A programme of short films selected by artist-filmmaker Myrid Carten, followed by post-screening Q+A with Ruairí McCann
The documentary form has often answered the call of the difficult and the distant, the exotic and alien. This programme looks at how we find ourselves in the other, at how places and people inhabit us like second-hand smoke. How can cinema show this porousness? What happens (to film, to us) when it does?

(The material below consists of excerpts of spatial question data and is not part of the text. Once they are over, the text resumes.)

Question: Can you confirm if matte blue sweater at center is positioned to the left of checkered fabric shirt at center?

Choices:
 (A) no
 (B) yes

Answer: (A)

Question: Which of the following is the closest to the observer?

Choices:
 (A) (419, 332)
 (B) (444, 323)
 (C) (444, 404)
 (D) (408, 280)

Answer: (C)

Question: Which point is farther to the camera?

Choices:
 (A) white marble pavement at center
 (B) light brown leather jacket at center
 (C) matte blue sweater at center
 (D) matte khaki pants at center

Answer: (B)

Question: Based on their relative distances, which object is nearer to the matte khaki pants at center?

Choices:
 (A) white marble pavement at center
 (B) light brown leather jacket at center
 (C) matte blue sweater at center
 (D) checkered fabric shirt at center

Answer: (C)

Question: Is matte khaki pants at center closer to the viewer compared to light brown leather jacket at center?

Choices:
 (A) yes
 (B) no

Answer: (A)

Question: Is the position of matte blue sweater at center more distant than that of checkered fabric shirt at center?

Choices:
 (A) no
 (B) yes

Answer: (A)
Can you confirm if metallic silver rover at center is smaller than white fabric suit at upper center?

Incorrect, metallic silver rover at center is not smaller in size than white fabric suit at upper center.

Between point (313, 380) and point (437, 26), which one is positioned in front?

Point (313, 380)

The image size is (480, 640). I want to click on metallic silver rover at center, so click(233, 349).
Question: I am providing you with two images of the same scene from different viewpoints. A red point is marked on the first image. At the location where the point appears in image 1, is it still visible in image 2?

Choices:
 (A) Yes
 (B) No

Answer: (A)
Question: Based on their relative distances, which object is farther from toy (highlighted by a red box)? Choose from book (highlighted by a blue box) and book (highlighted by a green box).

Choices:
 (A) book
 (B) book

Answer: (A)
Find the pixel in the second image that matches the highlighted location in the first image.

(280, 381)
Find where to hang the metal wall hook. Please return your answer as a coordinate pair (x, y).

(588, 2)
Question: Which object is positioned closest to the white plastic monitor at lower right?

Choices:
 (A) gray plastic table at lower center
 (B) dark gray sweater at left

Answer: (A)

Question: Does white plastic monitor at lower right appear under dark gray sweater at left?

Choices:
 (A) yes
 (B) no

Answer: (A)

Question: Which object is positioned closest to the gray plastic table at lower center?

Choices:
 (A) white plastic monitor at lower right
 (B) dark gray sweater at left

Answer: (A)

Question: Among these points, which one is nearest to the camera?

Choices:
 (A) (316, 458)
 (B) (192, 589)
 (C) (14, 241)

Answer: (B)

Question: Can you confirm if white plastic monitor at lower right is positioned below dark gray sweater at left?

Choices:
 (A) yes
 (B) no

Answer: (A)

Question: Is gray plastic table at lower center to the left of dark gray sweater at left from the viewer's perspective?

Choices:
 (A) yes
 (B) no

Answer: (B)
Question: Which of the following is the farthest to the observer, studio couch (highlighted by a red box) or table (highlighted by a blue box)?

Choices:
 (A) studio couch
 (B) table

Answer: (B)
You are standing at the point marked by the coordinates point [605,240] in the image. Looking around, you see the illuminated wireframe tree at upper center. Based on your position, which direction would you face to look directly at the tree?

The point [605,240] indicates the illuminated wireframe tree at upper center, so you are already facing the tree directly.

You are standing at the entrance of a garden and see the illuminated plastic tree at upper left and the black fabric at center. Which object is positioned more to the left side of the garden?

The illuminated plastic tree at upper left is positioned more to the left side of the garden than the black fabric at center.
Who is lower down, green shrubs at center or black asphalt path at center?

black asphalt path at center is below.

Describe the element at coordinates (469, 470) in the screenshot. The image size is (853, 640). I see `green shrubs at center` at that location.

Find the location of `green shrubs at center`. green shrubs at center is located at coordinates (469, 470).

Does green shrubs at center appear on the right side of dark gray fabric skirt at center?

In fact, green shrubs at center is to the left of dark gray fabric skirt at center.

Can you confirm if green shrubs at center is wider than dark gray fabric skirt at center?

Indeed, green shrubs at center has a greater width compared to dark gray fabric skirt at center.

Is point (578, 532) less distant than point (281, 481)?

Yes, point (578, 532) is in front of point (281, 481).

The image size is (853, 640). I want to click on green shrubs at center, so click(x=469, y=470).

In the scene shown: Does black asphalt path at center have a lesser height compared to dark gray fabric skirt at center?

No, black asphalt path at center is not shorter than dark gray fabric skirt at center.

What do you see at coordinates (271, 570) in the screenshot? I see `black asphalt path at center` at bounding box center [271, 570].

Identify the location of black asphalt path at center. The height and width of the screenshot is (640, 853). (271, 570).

Includes a preview of Myrid’s new work Sorrow had a baby – aemi Film Commission 2021, supported by The Arts Council
Film information
Dorian Jespers, Sun Dog, 2020, 20 minutes
Simon Aeppli, Secondhand daylight, 2007, 8 minutes
Cecilia Mangini, Stendalí: Suonano Ancora, 1960, 11 minutes
Eva Marie Rødbro, I touched her legs, 2010, 15 minutes
Andrea Arnold, Dog, 2001, 10 minutes
Myrid Carten, Sorrow had a baby, 2021, 17 minutes
Running time: 81 minutes
Biography, Myrid Carten
Myrid Carten is an Irish filmmaker who makes films for cinema exhibition and galleries. Her work has been broadcast and screened internationally. She’s received commissions and funding from the BFI, NI Screen, Elephant Trust, Stuart Croft Foundation, and Screen Ireland. Her debut feature was selected for Screen Ireland’s ‘The Voice’ 2020 and won the DocsIE Pitch Award in 2019. Her work has been supported by the Temple Bar Gallery & Studios Project Studio Award, aemi Commission Award, Fire Station Artist Studios Digital Media Award, Arts Council of Northern Ireland, and The Arts Council of Ireland. She was a recipient of the Arts Council of Ireland’s Next Generation Artist Award 2018-19. mother’s tankstation are currently exhibiting her first solo show in Ireland ‘Preta: Hungry Ghost’ (until 4 June 2022). Her work will also be shown in 2022 at the Hugh Lane Gallery, Glebe Gallery, and Lismore Castle. Myrid’s work is the Arts Council of Northern Ireland Collection and The Arts Council of Ireland Collection.